→ TASK INSTRUCTIONS: Starting at the line with "483 666 162" and ending at the line with "421 1004 2.62", print exactly the lines of the entries below. Pictures do not belong in the copy.

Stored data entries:
:::::
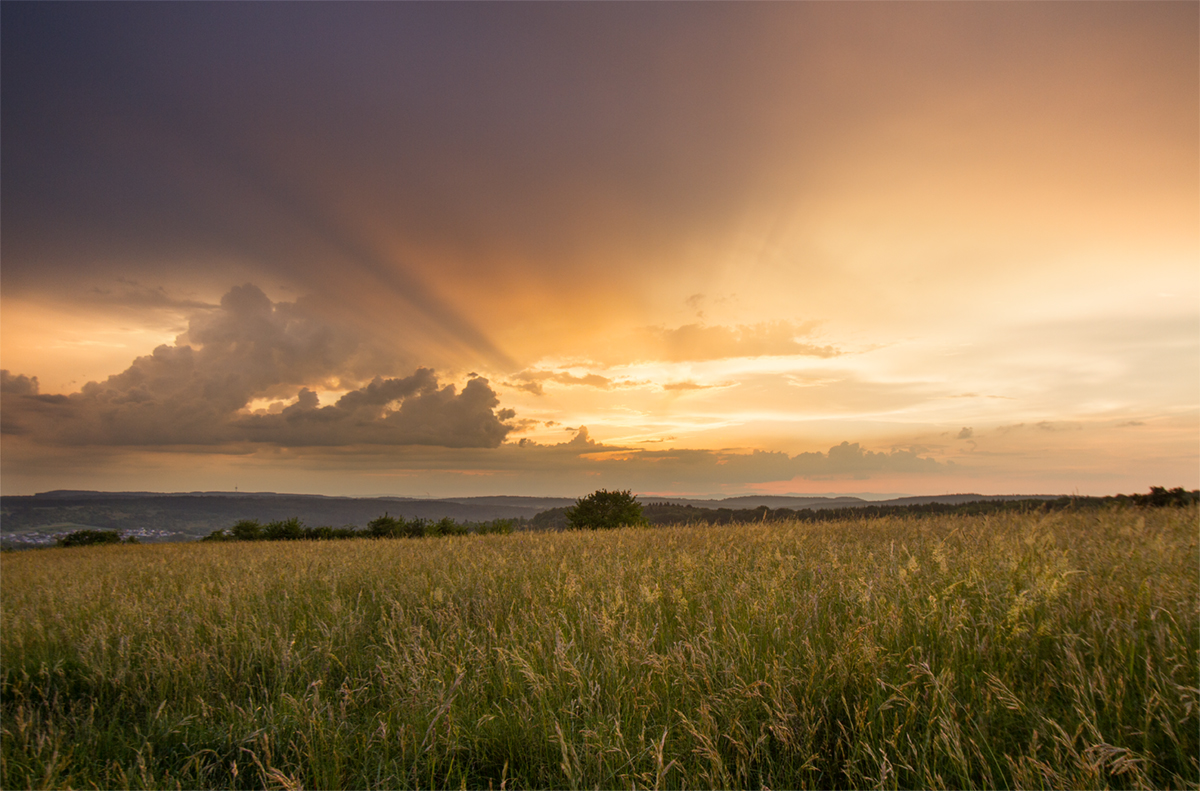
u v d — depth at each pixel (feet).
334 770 9.73
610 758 9.36
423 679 12.62
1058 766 7.86
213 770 10.77
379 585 23.52
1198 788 7.61
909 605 12.96
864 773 9.05
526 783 9.43
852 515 48.55
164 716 12.75
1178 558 16.97
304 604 21.38
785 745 9.28
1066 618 12.16
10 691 15.33
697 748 8.86
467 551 36.68
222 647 16.20
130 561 50.85
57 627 20.25
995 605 12.98
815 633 12.52
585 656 12.85
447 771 10.20
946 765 8.63
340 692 13.10
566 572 22.38
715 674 11.12
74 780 10.48
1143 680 10.01
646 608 16.01
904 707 9.65
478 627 16.74
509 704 11.71
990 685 9.59
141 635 18.08
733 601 15.61
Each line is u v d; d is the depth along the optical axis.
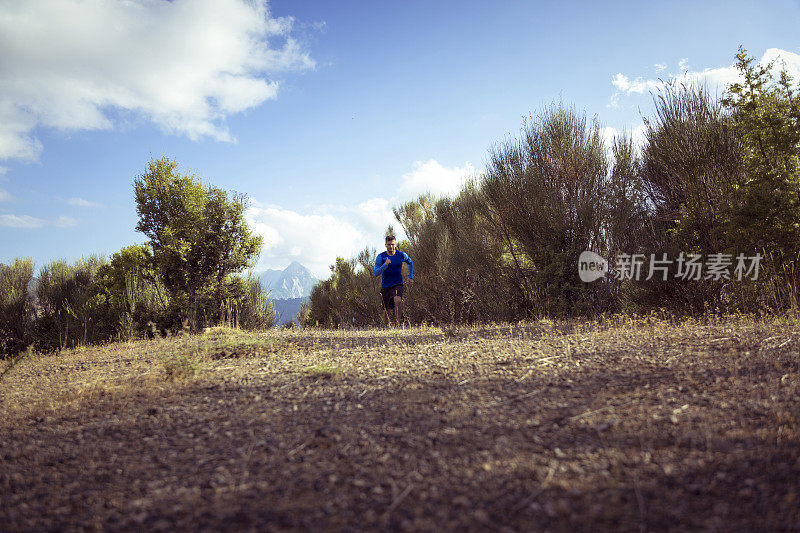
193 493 1.87
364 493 1.78
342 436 2.39
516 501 1.66
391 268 8.84
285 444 2.34
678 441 2.06
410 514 1.61
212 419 2.83
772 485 1.63
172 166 10.05
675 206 7.67
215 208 10.24
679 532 1.43
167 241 9.55
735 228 6.04
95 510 1.78
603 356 3.86
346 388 3.36
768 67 6.07
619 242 7.50
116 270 10.27
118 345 7.57
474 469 1.92
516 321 8.05
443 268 10.44
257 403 3.12
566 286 7.41
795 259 5.77
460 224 10.15
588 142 7.90
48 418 3.13
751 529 1.41
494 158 8.62
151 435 2.63
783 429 2.07
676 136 6.90
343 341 5.75
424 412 2.69
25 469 2.25
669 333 4.68
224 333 7.55
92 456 2.37
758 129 5.97
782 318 5.14
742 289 6.04
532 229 7.99
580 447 2.08
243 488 1.88
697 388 2.82
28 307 10.58
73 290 10.96
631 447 2.05
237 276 10.81
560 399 2.79
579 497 1.66
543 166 8.12
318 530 1.54
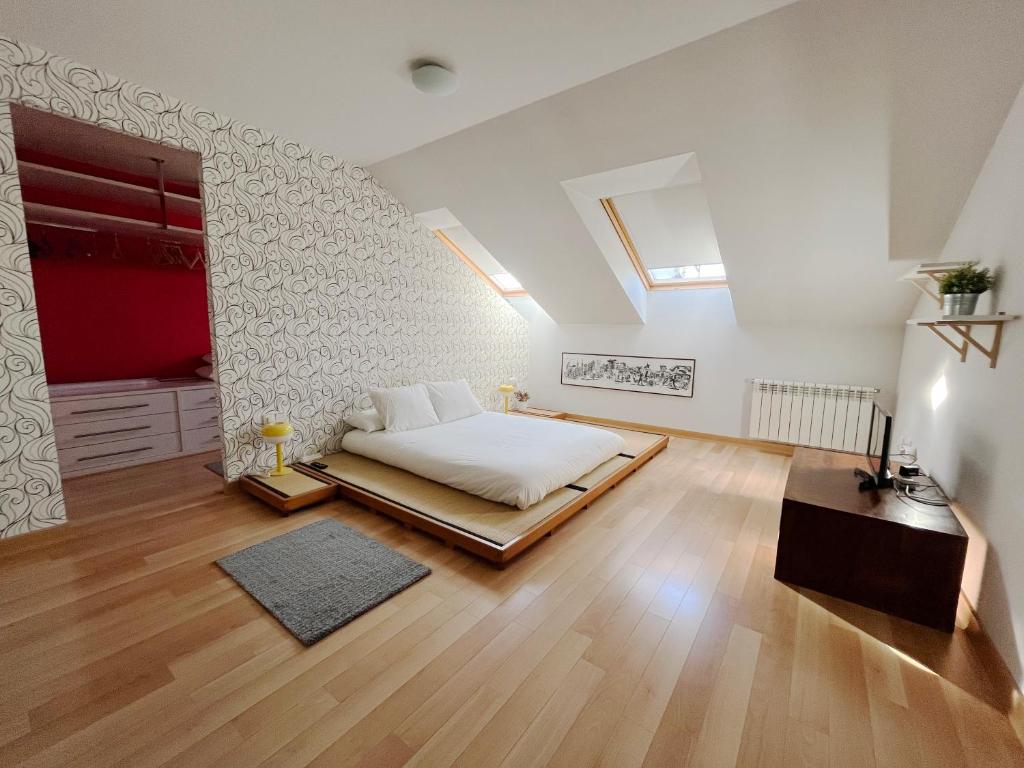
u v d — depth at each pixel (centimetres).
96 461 354
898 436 377
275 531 261
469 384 522
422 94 256
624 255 449
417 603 198
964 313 196
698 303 482
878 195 269
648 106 254
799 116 236
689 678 158
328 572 217
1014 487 164
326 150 341
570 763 126
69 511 283
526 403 599
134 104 249
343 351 377
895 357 394
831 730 138
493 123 300
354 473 329
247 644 170
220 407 304
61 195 350
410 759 127
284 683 152
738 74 223
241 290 305
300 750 129
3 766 123
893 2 179
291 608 189
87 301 379
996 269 200
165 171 364
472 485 284
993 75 193
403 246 420
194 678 154
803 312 410
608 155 295
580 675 159
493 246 450
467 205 392
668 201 374
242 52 219
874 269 332
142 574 215
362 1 183
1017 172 188
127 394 367
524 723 139
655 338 516
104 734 133
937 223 274
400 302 424
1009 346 178
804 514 212
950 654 173
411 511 266
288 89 253
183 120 268
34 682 150
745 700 149
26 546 237
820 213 296
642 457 395
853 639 180
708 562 237
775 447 451
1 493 228
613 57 219
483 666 162
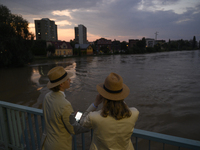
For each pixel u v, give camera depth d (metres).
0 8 28.53
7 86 14.69
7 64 28.95
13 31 28.36
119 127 1.09
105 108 1.12
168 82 15.39
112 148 1.10
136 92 12.05
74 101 10.18
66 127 1.35
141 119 7.38
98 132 1.12
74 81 16.75
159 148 4.95
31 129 2.04
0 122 2.27
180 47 161.62
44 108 1.47
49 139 1.41
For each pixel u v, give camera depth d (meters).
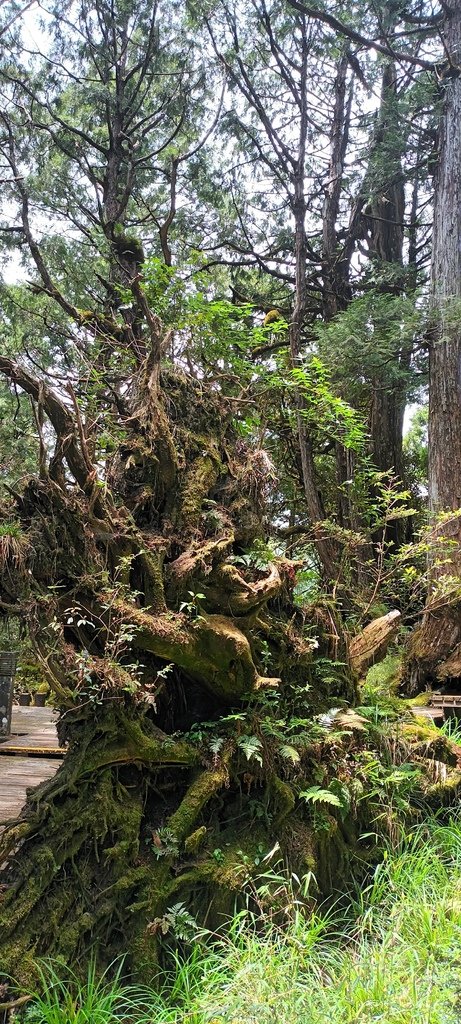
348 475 9.70
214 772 3.36
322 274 11.81
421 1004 2.62
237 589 3.57
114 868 3.02
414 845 3.87
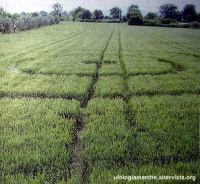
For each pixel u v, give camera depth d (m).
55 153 4.00
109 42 20.73
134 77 9.18
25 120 5.22
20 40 20.45
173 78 9.05
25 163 3.72
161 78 9.03
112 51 15.58
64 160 3.83
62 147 4.18
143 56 14.07
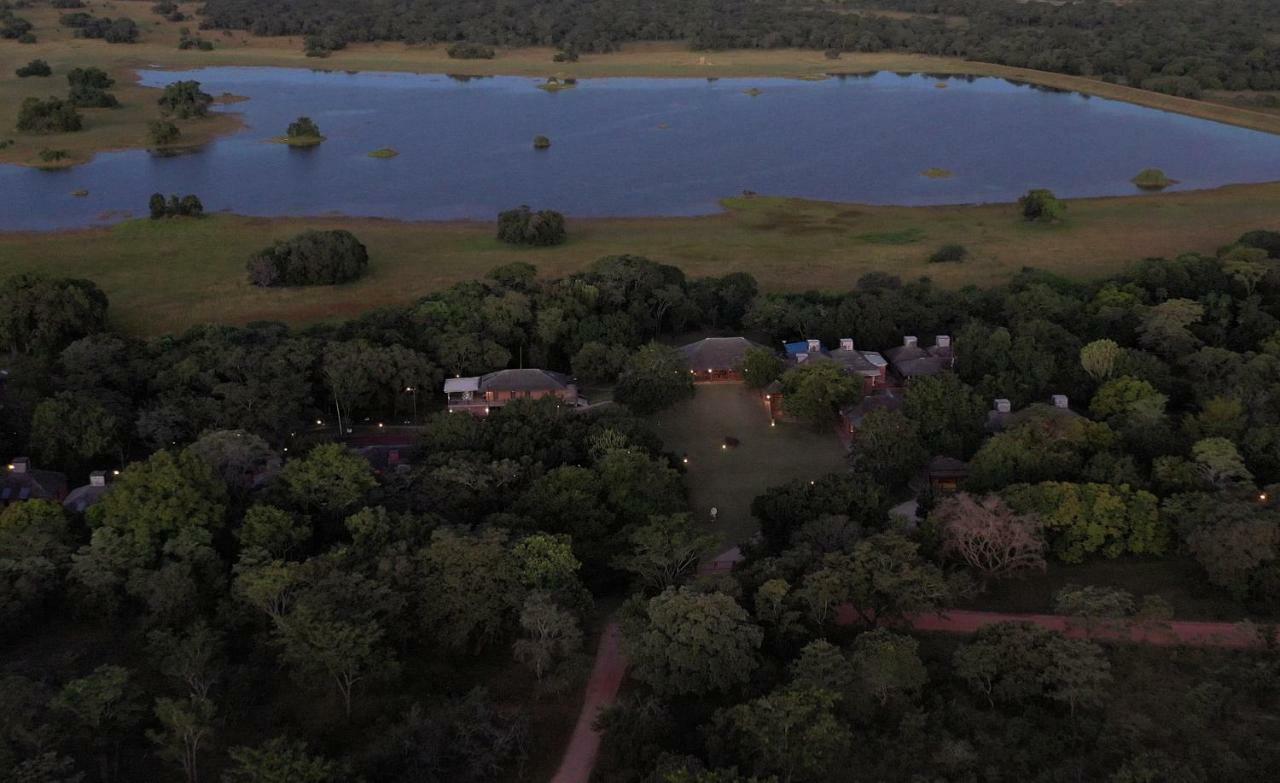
:::::
→ ANSWER BOX:
483 666 162
For each pixel u v, give camera depth d (metres).
0 8 28.53
7 86 14.69
7 64 28.95
13 31 28.36
119 127 1.09
105 108 1.12
168 82 15.39
112 148 1.10
136 92 12.05
74 101 10.18
66 127 1.35
141 119 7.38
98 132 1.12
74 81 16.75
159 148 4.95
31 129 2.04
0 122 2.27
180 47 161.62
44 108 1.47
49 139 1.41
For each pixel u v, give camera depth d (meters).
348 475 9.70
214 772 3.36
322 274 11.81
421 1004 2.62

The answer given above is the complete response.